Pre-teens were highly unlikely to have read Trollope when he was first published, so why on earth should they be forced into “studying”

(murdering) his books now? The “classic” authors being cited as suitable for “studying” wrote for adults, who had the experience of life necessary to appreciate the authors’ depiction of the follies and foibles of the adult world and the emotional state of the characters. If children have to “study” pre-20th-century literature why not start with “classic” children’s authors and make it more meaningful by relating it to the history of the period?

Lilyofthefield

I’m sure I’m not alone in having found that being taught how to analyse the structure, language and content of a novel enhanced my future enjoyment of literature immeasurably. I don’t see the point of presenting Trollope even in its “lite-est” form to kids who struggle with basic English, have tiny attention spans and no background understanding of the social and historical context of the stories. But to omit him excludes all the kids who would have been perfectly capable of dealing with it.

Anteater

I admit to being an English teacher and never having read Trollope.
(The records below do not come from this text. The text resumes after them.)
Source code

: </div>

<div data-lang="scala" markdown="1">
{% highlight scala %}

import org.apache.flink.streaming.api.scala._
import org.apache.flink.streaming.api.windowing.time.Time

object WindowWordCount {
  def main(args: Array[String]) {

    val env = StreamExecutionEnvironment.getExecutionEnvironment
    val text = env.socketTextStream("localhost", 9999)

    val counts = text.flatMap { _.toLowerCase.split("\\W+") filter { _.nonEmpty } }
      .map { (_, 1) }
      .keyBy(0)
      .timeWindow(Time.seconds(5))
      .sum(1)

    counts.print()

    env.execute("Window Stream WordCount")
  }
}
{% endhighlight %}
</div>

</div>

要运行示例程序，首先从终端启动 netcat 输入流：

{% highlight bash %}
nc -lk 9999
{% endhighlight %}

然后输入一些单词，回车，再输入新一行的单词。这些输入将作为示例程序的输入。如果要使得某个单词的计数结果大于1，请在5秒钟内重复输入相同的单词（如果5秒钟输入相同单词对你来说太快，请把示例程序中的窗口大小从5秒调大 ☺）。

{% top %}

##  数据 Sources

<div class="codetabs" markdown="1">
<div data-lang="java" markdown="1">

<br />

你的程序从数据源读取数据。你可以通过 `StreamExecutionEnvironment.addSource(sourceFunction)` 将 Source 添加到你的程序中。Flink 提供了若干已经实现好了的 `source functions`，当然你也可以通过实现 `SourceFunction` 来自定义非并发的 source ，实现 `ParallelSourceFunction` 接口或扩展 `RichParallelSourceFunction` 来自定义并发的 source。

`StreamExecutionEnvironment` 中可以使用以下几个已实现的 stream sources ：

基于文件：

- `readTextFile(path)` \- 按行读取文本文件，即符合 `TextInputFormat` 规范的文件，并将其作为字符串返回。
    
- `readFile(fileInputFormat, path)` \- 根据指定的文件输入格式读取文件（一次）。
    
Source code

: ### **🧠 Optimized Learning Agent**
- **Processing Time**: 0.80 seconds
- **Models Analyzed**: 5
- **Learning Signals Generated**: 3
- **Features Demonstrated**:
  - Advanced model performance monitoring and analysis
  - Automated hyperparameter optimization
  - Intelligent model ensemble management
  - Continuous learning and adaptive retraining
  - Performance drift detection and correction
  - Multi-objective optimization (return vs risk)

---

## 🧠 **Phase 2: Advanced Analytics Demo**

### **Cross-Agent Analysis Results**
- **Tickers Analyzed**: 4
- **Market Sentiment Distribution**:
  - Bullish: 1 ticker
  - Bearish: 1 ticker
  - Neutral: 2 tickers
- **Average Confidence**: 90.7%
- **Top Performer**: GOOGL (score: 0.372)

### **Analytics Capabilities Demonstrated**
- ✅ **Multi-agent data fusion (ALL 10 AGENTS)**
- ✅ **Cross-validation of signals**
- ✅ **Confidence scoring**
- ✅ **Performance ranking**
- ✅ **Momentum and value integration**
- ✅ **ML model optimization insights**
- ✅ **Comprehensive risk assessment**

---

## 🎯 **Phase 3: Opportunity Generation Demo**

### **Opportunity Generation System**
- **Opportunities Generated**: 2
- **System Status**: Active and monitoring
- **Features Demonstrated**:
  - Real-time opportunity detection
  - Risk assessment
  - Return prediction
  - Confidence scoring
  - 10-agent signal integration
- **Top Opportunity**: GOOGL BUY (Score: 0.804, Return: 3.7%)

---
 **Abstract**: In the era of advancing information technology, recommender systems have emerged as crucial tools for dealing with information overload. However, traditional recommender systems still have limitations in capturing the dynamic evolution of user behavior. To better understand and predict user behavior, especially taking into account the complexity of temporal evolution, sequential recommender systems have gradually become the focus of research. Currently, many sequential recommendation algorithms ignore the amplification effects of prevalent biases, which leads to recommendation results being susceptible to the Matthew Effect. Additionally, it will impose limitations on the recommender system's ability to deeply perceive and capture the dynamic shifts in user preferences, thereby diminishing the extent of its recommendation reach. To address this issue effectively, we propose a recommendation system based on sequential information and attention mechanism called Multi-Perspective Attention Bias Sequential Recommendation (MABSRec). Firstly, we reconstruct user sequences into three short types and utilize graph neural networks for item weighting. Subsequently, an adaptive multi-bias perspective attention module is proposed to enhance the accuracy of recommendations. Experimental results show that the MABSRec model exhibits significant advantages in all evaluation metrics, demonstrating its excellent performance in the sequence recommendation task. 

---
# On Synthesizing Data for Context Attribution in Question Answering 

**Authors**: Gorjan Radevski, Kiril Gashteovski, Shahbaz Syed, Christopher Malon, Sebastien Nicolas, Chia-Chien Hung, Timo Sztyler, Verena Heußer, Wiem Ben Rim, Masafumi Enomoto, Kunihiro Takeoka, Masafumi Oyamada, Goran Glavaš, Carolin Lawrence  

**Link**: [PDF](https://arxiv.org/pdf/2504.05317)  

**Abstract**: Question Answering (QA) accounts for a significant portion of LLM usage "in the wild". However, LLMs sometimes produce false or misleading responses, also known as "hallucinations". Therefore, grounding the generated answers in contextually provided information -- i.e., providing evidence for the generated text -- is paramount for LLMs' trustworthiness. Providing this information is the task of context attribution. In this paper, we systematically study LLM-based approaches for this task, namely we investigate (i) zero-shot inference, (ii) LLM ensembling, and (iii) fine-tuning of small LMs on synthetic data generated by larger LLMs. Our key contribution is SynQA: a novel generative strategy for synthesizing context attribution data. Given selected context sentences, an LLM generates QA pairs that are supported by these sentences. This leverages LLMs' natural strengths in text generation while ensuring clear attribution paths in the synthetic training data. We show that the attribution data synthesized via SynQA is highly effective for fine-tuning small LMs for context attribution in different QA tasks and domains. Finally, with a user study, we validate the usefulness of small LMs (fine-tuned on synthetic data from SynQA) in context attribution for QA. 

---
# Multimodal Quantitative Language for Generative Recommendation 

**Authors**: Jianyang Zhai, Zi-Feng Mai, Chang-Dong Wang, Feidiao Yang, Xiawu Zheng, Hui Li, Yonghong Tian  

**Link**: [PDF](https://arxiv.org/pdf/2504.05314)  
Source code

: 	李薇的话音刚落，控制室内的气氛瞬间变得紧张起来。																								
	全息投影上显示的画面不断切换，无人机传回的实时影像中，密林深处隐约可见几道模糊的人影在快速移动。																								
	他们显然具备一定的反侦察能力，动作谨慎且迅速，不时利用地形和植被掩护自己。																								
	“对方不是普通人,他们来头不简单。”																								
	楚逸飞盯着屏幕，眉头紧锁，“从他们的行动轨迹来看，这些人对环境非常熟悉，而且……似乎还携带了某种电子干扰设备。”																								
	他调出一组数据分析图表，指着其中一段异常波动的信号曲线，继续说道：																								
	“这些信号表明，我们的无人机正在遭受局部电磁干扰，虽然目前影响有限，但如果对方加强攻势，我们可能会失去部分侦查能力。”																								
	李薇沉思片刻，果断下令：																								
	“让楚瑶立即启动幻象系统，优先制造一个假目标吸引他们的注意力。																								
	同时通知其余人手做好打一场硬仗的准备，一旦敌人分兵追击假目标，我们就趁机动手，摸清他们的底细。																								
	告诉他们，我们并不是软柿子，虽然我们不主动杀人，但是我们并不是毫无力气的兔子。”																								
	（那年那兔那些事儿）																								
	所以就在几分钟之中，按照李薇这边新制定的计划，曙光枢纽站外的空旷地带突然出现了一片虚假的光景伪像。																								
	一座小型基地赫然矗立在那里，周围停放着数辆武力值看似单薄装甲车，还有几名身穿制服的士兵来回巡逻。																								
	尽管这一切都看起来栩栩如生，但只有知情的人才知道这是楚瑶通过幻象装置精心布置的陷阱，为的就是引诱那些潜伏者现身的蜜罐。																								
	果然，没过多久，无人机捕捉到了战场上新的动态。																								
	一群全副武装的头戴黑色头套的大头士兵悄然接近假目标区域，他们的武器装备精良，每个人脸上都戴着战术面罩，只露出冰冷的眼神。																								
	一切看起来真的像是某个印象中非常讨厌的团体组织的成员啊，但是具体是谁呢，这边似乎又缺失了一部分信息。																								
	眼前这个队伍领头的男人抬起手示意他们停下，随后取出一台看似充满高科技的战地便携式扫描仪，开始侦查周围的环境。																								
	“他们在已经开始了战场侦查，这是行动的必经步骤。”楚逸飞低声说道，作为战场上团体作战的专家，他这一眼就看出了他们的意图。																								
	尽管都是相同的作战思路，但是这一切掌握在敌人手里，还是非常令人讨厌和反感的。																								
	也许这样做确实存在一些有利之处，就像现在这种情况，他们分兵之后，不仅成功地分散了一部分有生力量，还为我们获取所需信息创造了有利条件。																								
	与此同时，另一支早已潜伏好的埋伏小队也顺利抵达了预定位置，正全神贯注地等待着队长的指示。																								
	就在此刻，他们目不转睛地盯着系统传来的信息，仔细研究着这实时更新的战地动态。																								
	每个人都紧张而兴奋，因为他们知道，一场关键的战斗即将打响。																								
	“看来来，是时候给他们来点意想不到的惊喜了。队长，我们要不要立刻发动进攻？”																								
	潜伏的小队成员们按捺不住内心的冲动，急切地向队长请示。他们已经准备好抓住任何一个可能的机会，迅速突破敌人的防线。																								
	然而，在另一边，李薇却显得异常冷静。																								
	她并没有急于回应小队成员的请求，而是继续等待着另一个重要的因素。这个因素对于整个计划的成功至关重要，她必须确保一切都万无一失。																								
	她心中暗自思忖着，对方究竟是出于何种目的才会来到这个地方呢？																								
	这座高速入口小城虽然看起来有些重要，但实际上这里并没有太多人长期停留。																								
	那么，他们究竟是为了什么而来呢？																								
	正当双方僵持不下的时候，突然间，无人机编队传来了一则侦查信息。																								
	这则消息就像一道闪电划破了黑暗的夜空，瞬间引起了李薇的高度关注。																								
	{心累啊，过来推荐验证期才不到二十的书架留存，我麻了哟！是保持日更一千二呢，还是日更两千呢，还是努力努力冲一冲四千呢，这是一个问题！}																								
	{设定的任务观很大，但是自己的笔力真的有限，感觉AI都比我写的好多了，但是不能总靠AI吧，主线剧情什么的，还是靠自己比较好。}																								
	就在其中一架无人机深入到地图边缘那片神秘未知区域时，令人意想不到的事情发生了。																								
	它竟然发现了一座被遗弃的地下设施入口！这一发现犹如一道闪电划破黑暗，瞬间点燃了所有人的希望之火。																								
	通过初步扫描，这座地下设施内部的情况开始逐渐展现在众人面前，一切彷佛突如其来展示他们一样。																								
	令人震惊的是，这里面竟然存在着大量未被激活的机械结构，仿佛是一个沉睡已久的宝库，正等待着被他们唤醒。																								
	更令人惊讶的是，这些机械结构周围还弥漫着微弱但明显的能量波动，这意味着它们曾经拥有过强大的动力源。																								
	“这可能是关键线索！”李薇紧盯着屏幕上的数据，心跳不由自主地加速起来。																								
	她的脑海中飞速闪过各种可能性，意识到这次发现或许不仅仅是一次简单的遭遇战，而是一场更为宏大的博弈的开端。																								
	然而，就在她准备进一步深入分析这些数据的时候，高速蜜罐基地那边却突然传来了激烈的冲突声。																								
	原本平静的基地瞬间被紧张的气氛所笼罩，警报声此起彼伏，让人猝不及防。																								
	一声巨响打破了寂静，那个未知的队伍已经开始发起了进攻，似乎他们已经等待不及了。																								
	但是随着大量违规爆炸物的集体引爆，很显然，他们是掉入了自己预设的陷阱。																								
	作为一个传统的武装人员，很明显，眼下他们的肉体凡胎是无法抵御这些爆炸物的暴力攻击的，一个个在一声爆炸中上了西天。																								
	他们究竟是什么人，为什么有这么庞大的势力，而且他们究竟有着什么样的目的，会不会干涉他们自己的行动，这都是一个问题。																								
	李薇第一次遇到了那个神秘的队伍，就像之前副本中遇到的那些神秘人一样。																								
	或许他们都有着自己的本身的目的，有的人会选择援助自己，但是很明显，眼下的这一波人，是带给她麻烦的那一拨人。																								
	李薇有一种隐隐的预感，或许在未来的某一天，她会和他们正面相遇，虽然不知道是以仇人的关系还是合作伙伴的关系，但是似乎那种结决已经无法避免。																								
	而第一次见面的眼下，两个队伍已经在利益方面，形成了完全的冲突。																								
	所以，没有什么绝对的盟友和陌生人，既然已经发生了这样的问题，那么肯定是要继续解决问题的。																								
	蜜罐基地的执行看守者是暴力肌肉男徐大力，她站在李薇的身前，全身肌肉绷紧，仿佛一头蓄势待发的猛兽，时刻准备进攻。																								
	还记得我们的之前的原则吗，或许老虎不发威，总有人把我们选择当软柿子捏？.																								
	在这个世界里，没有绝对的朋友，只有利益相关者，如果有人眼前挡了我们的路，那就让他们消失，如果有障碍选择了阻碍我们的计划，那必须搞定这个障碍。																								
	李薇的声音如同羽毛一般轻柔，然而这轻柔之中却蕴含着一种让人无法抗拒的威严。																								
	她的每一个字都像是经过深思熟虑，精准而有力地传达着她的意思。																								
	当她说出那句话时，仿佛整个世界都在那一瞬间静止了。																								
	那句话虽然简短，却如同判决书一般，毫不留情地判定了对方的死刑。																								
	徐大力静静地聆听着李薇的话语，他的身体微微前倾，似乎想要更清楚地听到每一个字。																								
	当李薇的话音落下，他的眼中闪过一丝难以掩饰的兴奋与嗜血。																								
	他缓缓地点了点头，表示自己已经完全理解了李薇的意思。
Sorry, Mr Johnson. I can get pupils excited by Shakespeare but have no intention of even trying with Trollope. I am interested in helping students to appreciate “the good, the beautiful, the true, as opposed to the respectable, the pretty, the adequate”.

Sleepyhead

There are lots of authors on the list who I have taught to KS3 classes, but there are others that I simply wouldn’t consider because I don’t think them appropriate. My main concern is that having lists like this gives people “outside” another brick to clobber us round the head with.